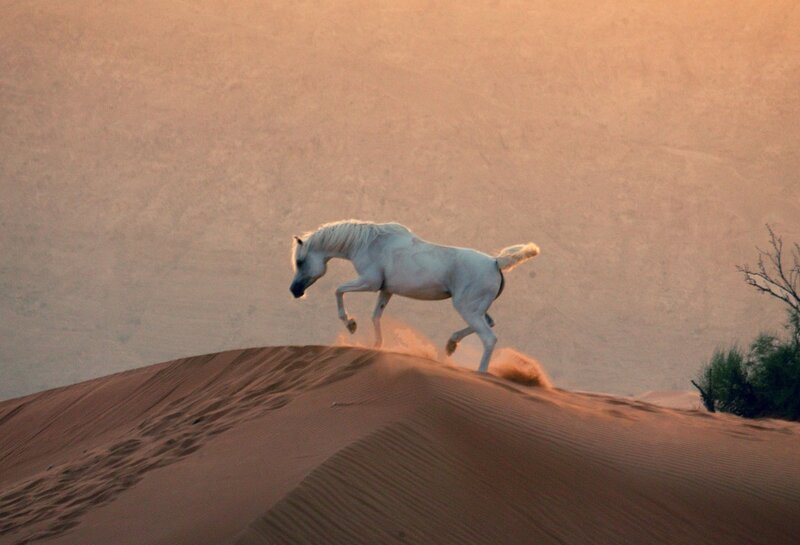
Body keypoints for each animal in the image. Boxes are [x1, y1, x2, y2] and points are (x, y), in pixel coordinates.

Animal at [289, 220, 539, 373]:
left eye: (300, 261)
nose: (294, 291)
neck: (369, 243)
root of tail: (495, 262)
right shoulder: (386, 290)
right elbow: (375, 316)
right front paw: (377, 345)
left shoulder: (369, 282)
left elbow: (338, 290)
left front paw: (350, 324)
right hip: (475, 309)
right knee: (490, 323)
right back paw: (451, 345)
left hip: (467, 308)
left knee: (489, 338)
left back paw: (481, 371)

:::::

**What to produce**:
Please keep every line of the data the same when you reproduce it, and keep every picture out.

**Output for this task**:
Body keypoints for each animal in the image. Boxes are [x1, y1, x2, y2] and points are (x, y), in pixel coordinates.

Animal at [289, 220, 539, 373]:
left eye: (300, 261)
nose: (294, 291)
neck: (369, 243)
root of tail: (495, 262)
right shoulder: (386, 290)
right elbow: (375, 316)
right front paw: (377, 345)
left shoulder: (369, 282)
left elbow: (338, 290)
left front paw: (350, 324)
right hip: (475, 309)
right knee: (490, 323)
right back paw: (451, 345)
left hip: (467, 308)
left knee: (489, 338)
left back paw: (481, 371)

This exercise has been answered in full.